A staff member at my university gave me a document to review, and the Post-It note on the front said ‘See "tagged" pages.’, referring to little colored tags sticking out to mark some of the pages. I asked her why she had put tagged in quotation marks on her note, and as I expected, she said she wasn't quite sure whether tag was a proper verb, didn't want to say anything that was wrong, and so on. The quote marks were a sign that this might not be the correct word to use. In other words, they were what scholars call scare quotes. And that's when it struck me that there were two shades of meaning for scare quotes, pragmatically distinguished.
When a full professor who works in some field like linguistics or philosophy puts a word or phrase in scare quotes, it's about the word or phrase: it's an indication that it may be the wrong one, an expression that ignorant and careless writers elsewhere have used but which really should be eschewed. Professors (well, professors of subjects like linguistics, logic, and philosophy, anyway) write from a standpoint of feeling linguistically fairly secure.
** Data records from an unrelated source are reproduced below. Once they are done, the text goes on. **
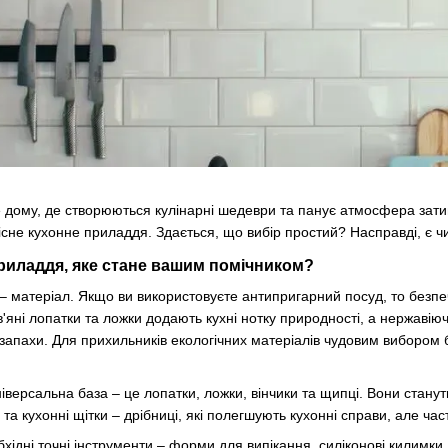
 дому, де створюються кулінарні шедеври та панує атмосфера зати
існе кухонне приладдя. Здається, що вибір простий? Насправді, є чи
риладдя, яке стане вашим помічником?
в – матеріал. Якщо ви використовуєте антипригарний посуд, то безпе
яні лопатки та ложки додають кухні нотку природності, а нержавіюч
апахи. Для прихильників екологічних матеріалів чудовим вибором бу
іверсальна база – це лопатки, ложки, вінчики та щипці. Вони стану
и та кухонні щітки – дрібниці, які полегшують кухонні справи, але ча
бхідні точні інструменти – форми для випікання, силіконові килимки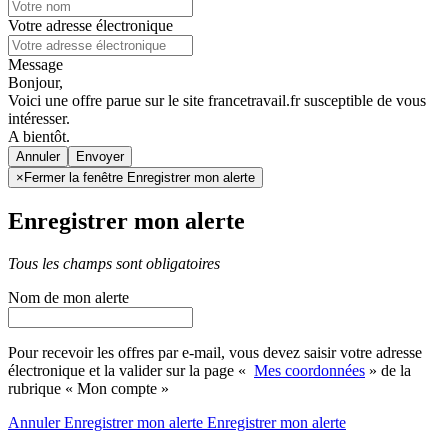
Votre adresse électronique
Message
Bonjour,
Voici une offre parue sur le site francetravail.fr susceptible de vous
intéresser.
A bientôt.
Annuler
×
Fermer la fenêtre Enregistrer mon alerte
Enregistrer mon alerte
Tous les champs sont obligatoires
Nom de mon alerte
Pour recevoir les offres par e-mail, vous devez saisir votre adresse
électronique et la valider sur la page «
Mes coordonnées
» de la
rubrique « Mon compte »
Annuler
Enregistrer mon alerte
Enregistrer
mon alerte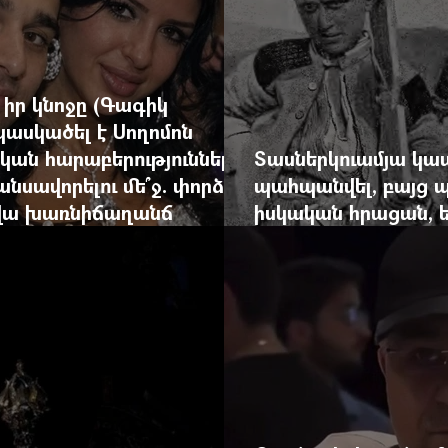
իր կնոջը (Գագիկ
կասկածել է Սողոմոն
կան հարաբերություններ
Տասներկուամյա կա
անսավորելու մե՞ջ. փորձում
պահպանվել, բայց 
րվա խառնիճաղանճ
իսկական հրացան, ե
արդեն հաշվում էր 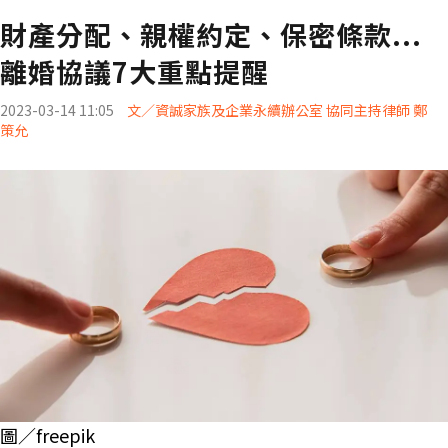
財產分配、親權約定、保密條款...
離婚協議7大重點提醒
2023-03-14 11:05
文／資誠家族及企業永續辦公室 協同主持律師 鄭
策允
圖／freepik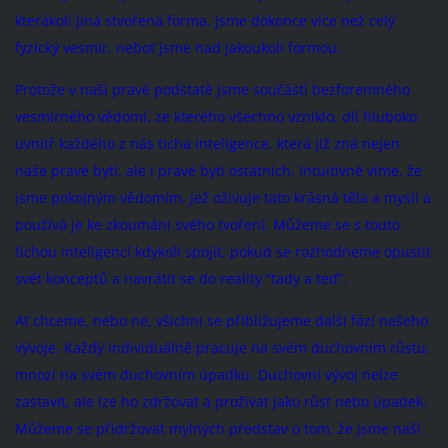
kterákoli jiná stvořená forma. Jsme dokonce více než celý
fyzický vesmír, neboť jsme nad jakoukoli formou.
Protože v naší pravé podstatě jsme součástí bezforemného
vesmírného vědomí, ze kterého všechno vzniklo, dlí hluboko
uvnitř každého z nás tichá inteligence, která již zná nejen
naše pravé bytí, ale i pravé bytí ostatních. Intuitivně víme, že
jsme pokojným vědomím, jež oživuje tato krásná těla a mysli a
používá je ke zkoumání svého tvoření. Můžeme se s touto
tichou inteligencí kdykoli spojit, pokud se rozhodneme opustit
svět konceptů a navrátit se do reality “tady a teď”.
Ať chceme, nebo ne, všichni se přibližujeme další fázi našeho
vývoje. Každý individuálně pracuje na svém duchovním růstu,
mnozí na svém duchovním úpadku. Duchovní vývoj nelze
zastavit, ale lze ho zdržovat a prožívat jako růst nebo úpadek.
Můžeme se přidržovat mylných představ o tom, že jsme naší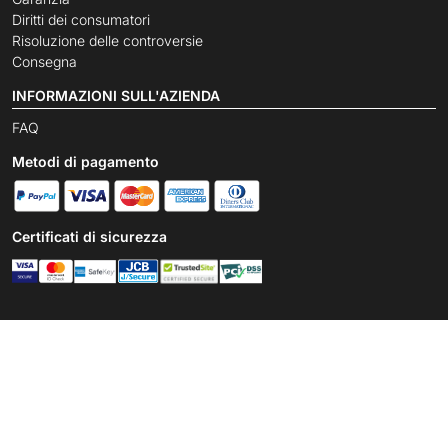
Diritti dei consumatori
Risoluzione delle controversie
Consegna
INFORMAZIONI SULL'AZIENDA
FAQ
Metodi di pagamento
Certificati di sicurezza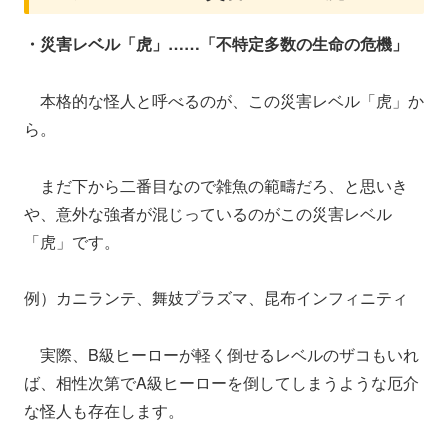
・災害レベル「虎」……「不特定多数の生命の危機」
本格的な怪人と呼べるのが、この災害レベル「虎」か
ら。
まだ下から二番目なので雑魚の範疇だろ、と思いき
や、意外な強者が混じっているのがこの災害レベル
「虎」です。
例）カニランテ、舞妓プラズマ、昆布インフィニティ
実際、B級ヒーローが軽く倒せるレベルのザコもいれ
ば、相性次第でA級ヒーローを倒してしまうような厄介
な怪人も存在します。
But when a staff member of lower perceived status uses the same device, the semantics is the same — the quote marks mean that this word or phrase may not be strictly correct — but pragmatically it's quite likely to indicate a very different situation, one in which the user feels insecure about whether the right word or phrase has been chosen.
One more reason why the people who try to say there isn't a distinction between semantic and pragmatic aspects of meaning (and there still are a few such people) just can't be right.